2020年3月に行われたロックダウンから徐々に経済が再開した第4四半期の純利益は、前年の7,136万リンギット(約18.6億円)から32.81%減の4,795万リンギット(約12.5億円)でした。売上高は4.1億リンギット(約106.6億円)から52.07%増の6.1億リンギット(約158.6億円)に増加したものの、投資資産の減損、不動産開発費・在庫の評価損、および外貨建ての借入および預金の為替差損益を除くと、税引き前利益は3.4億リンギット(約88.4億円)であったと発表しています。前年同期の1.6億リンギット(約41.6億円)から115%増となることになり、同社は不動産開発部門の寄与分、関連会社の土地売却による利益の持ち分、シンガポールの合弁事業の持ち分減などによるものだということです。


現在進行中のプロジェクト:

タウンシップ開発(Bandar Puchong Jaya (Selangor), IOI Resort City (Putrajaya), Bandar Putra Kulai (Johor), Bandar IOI Segamat (Johor), Bandar Puteri Puchong (Selangor), Taman Lagenda Putra Kulai (Johor), Taman Kempas Utama (Johor Bahru), 16 Sierra (Selangor))他 


▶IOI Propertiesのアニュアルレポート(英語)

(出所:IOI Properties



IJM Land(IJMランド)

2021年度(*)の純利益:4.32億リンギット(約112.3億円)

(*)2021年3月31日に終了した事業年度


IJM Landは、1995年にオープンした9.3平方キロにおよぶタウンシップ開発「Seremban2」で知られています。


IJM Landの親会社であるIJM Corporationの2021年度の純利益は4.32億リンギット(約112.3億円)で、2020年度の2.5億リンギット(約65億円)から72.3%増となりました。主にプランテーション事業で、物価上昇と生産量増による増収が貢献しました。

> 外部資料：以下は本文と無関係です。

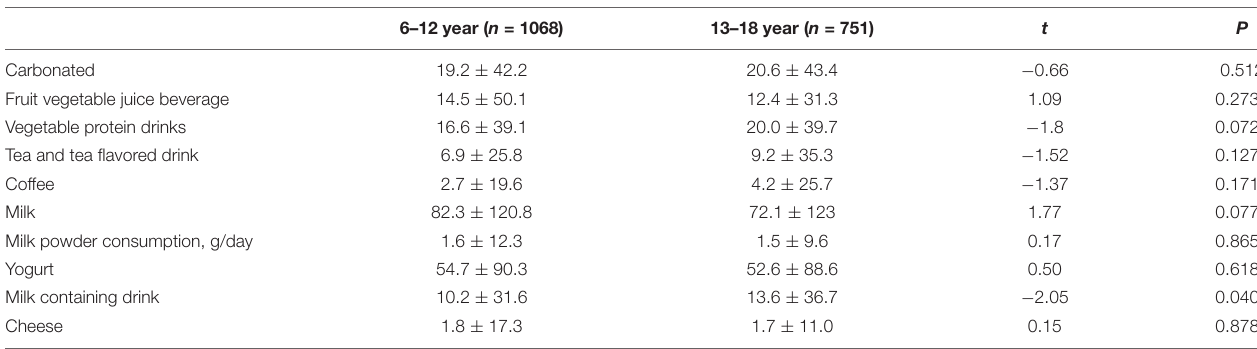
TABLE 2 | Consumption of various types of SSBs in children and adolescents (mean ±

不動産部門の売上高は12.97億リンギット(約337.2億円)で、昨年の21.9億リンギット(約569.4億円)から40.8%減となりました。これは、特にMCO(活動制限令)の期間に工事が進まなかったこと、前年に貢献したロンドンの「ロイヤル・ミント・ガーデンズ」プロジェクトの貢献分がなかったことです。不動産部門の税引前利益は、前年の2.03億リンギット(約52.8億円)から13.2%減少して1.77億リンギット(約46.0億円)となりました。


現在進行中のプロジェクト:

The LIGHT Waterfront Penang、 3 Residence、The Terraces Condominium (Penang)、Pantai Sentral Park、Riana Dutamas @ North Kiara(KL)など


▶IJM Corporationのアニュアルレポート

(出所:IJM



Sunway(サンウェイ)

2020年の純利益:3.6億リンギット(約93.6億円)


サンウェイの最も有名なプロジェクトは、複数受賞のタウンシップ開発「サンウェイシティ」です。インテグレーテッド・コミュニティで、レジデンシャル、商業、教育、ホスピタリティ、リテール、レジャー、ヘルスケア、工業がバランスよく組み込まれており、タウンシップ全体がグリーンビル・インデックス(GBI)認証を受けています。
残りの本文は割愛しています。